WHAT THIS TASK INVOLVES:
In the listing below, a line holding "right knee: (1218, 860, -31)" and a line holding "right ankle: (1425, 1035, -6)" mark the range. Retype both exactly, with all lines between them.

================================

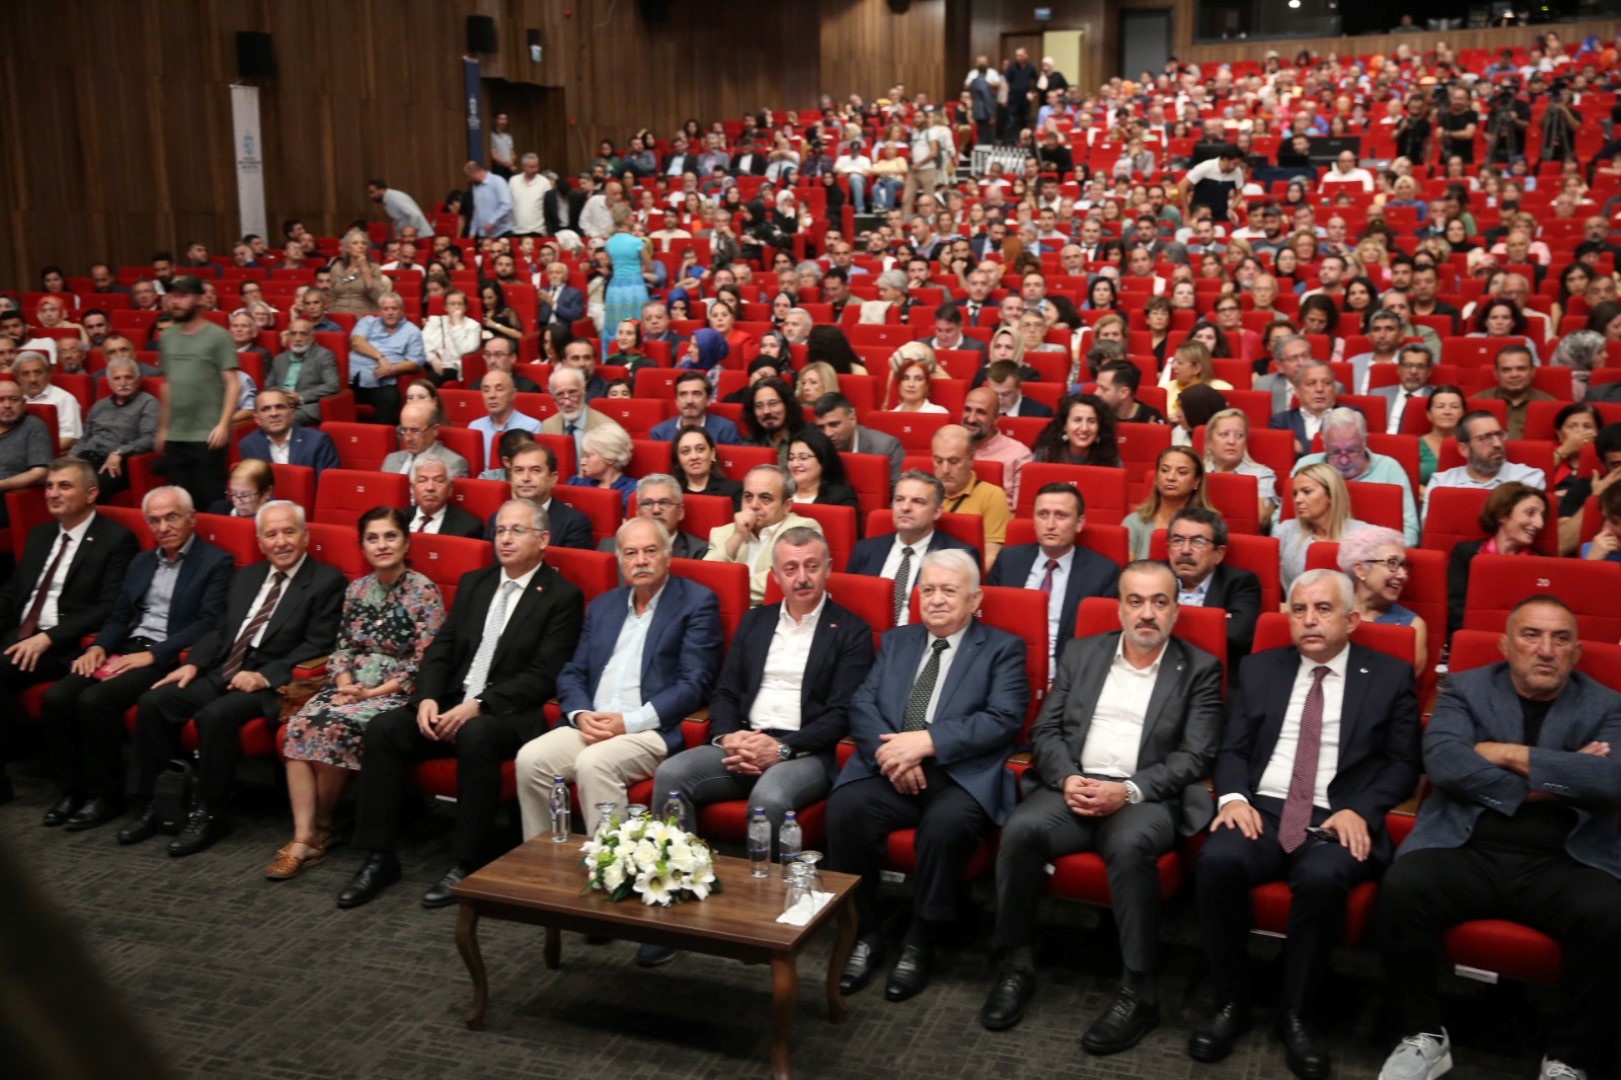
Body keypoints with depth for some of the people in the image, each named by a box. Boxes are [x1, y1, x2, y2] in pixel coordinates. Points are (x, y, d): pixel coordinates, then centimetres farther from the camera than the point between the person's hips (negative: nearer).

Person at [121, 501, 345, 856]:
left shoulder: (327, 582, -4)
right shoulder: (247, 576, 19)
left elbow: (318, 646, -11)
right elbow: (220, 631, 20)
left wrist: (264, 676, -19)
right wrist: (192, 664, 2)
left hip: (271, 684, -7)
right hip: (221, 673, 7)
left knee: (215, 716, -32)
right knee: (153, 702, -13)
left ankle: (210, 814, -15)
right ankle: (146, 807, -4)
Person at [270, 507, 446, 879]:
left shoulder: (424, 592, -7)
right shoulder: (357, 589, 12)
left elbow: (423, 664, -11)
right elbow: (342, 647, 13)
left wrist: (371, 693, -15)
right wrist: (345, 685, -7)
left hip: (396, 692, -5)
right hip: (353, 684, 5)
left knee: (335, 727, -30)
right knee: (300, 727, -23)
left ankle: (321, 825, -8)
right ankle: (303, 839, -24)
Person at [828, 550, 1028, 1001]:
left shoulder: (1002, 649, 10)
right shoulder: (895, 641, 22)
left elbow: (1004, 719, -6)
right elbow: (862, 704, 10)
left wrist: (927, 741, -17)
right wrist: (890, 751, -12)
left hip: (960, 775, -3)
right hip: (891, 771, 3)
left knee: (945, 823, -35)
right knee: (844, 807, -27)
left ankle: (920, 944, -14)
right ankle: (866, 934, -9)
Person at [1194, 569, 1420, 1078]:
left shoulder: (1390, 677, 10)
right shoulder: (1258, 669, 17)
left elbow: (1403, 765, 5)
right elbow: (1232, 749, 12)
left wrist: (1360, 811, -12)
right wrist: (1234, 796, -9)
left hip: (1339, 820, -2)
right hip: (1263, 809, 2)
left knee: (1323, 878, -36)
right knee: (1218, 860, -31)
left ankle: (1297, 1015, -14)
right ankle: (1230, 1002, -12)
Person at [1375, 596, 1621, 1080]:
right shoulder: (1465, 688, 12)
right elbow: (1443, 762, -6)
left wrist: (1509, 755, -7)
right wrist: (1541, 784, -8)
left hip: (1562, 862, 0)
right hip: (1466, 850, 0)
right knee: (1400, 890, -30)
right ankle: (1425, 1035, -6)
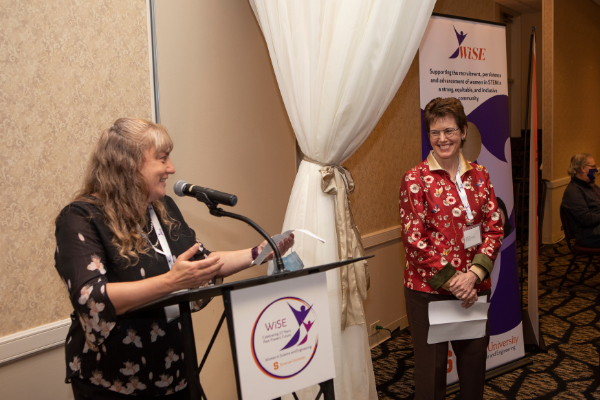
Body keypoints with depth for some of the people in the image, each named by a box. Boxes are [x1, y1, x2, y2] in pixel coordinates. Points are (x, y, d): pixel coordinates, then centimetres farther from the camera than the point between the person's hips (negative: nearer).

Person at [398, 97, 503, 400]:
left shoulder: (479, 175, 6)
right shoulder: (416, 179, -7)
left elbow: (494, 228, 3)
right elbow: (414, 239, -10)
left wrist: (474, 274, -10)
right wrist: (451, 279, -14)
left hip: (474, 287, 4)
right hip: (428, 289, -4)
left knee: (474, 360, 15)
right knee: (431, 366, 7)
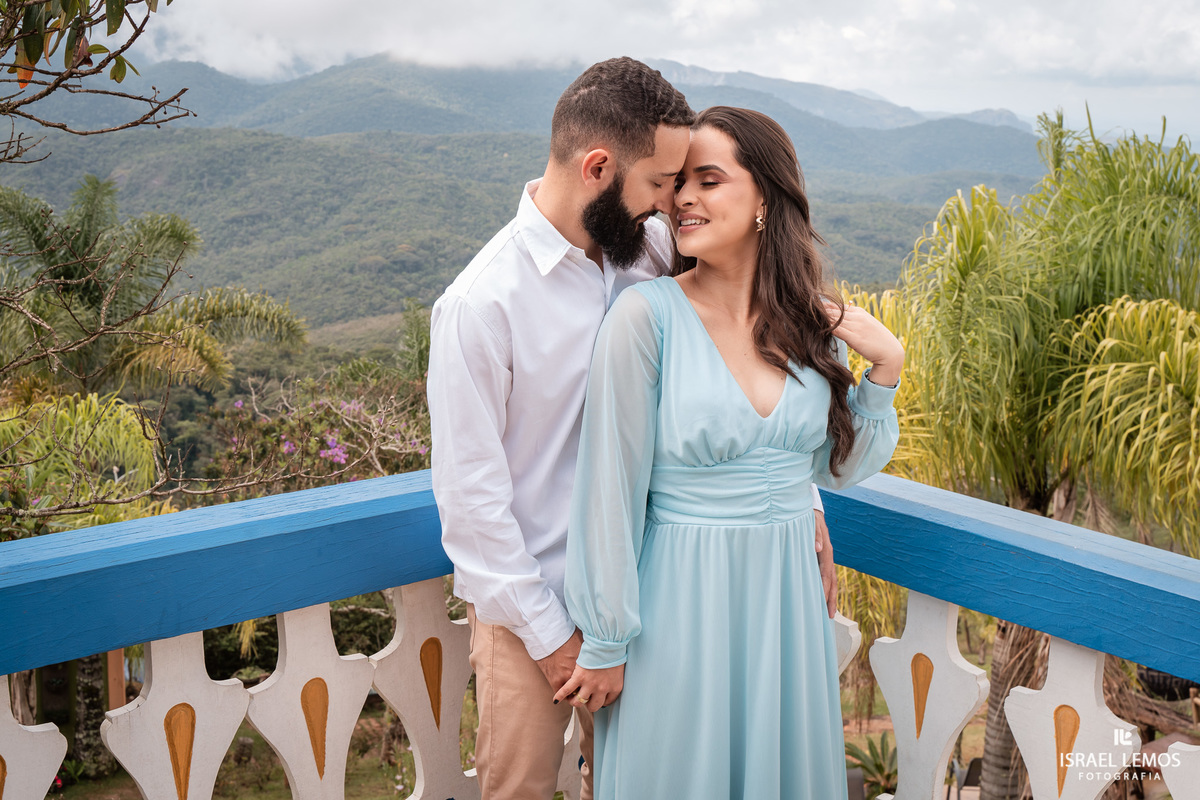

================================

OUTPUT OF THE TASK:
right knee: (1218, 860, -31)
left ankle: (1297, 1015, -14)
right ankle: (1230, 1002, -12)
Person at [1375, 596, 1621, 1080]:
right shoulder: (1465, 688, 12)
right elbow: (1443, 762, -6)
left wrist: (1509, 755, -7)
right wrist: (1541, 784, -8)
left hip: (1562, 862, 0)
right hip: (1466, 850, 0)
right knee: (1400, 890, -30)
right ankle: (1425, 1035, -6)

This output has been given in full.